A TRUE MODEL

I HAD COUNTLESS female role models when I was growing up. They were intelligent, beautiful, athletic, strong, and independent. These individuals were, to me, ideal women. They were my mom, summer-camp counselors, professors, even my own friends. They had it all. There was nothing they couldn't do in my eyes, and it seemed they needed permission from no one! As clichéd as it sounds, they were my heroes.

As a Christian Scientist, I'd learned early on that we are all (men and women) children of a Father-Mother God, made spiritual and equally perfect in God's image and likeness, based on the Biblical account of creation in the first chapter of Genesis. But for some reason I thought I wasn't as "perfect" as the women I looked up to. Maybe I could strive for "pretty good," but "perfect"—well, that seemed way out of my league. You might say that I felt that my lifeline, my heritage, was different from these other women, whom I saw so clearly as the daughters of God.
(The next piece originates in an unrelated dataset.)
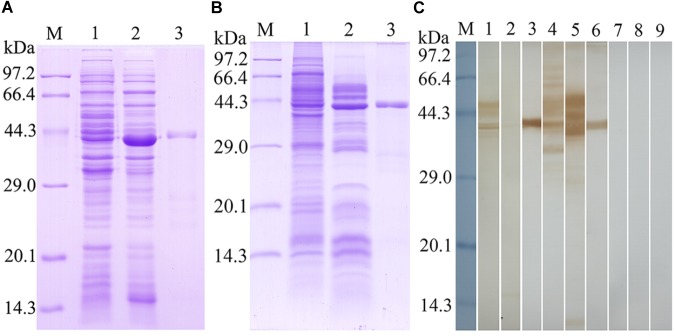
Identification of rTsSPI. (A) SDS–PAGE analysis of the rTsSPI. Lane M: molecular weight markers; Lane 1: recombinant bacteria lysate before induction; Lane 2: recombinant bacteria lysate after IPTG induction; Lane 3: the purified rTSPI. (B) SDS–PAGE of somatic proteins (Lane 1), ES proteins (Lane 2), and rTspGST (Lane 3). (C) Western blotting. The native TsSPI protein in ML somatic proteins (lane 1) and ES proteins (lane 2) as well as the rTsSPI (lane 3) were identified by anti-rTsSPI serum. The ML somatic proteins (lane 4), ES proteins (lane 5) and rTsSPI (lane 6) were also probed with serum samples of T. spiralis-infected mice. The ML somatic proteins (lane 7), ES proteins (lane 8), and rTsSPI (lane 9) were not recognized with pre-immune sera of normal mice.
The thing is, I didn't even realize how prohibitive and limiting my thinking was, until a few years ago when this less-than-ideal perception of myself all came to the surface. One evening, I was eating dinner in my apartment when I noticed my roommate's copy of a popular women's magazine sitting on the table. As I read the front cover, I remember thinking the headlines claimed to have all the answers to women's issues and relationship problems. But it was all starting from the wrong premise—a limited, sensual view. I thought, "It'll never get us anywhere."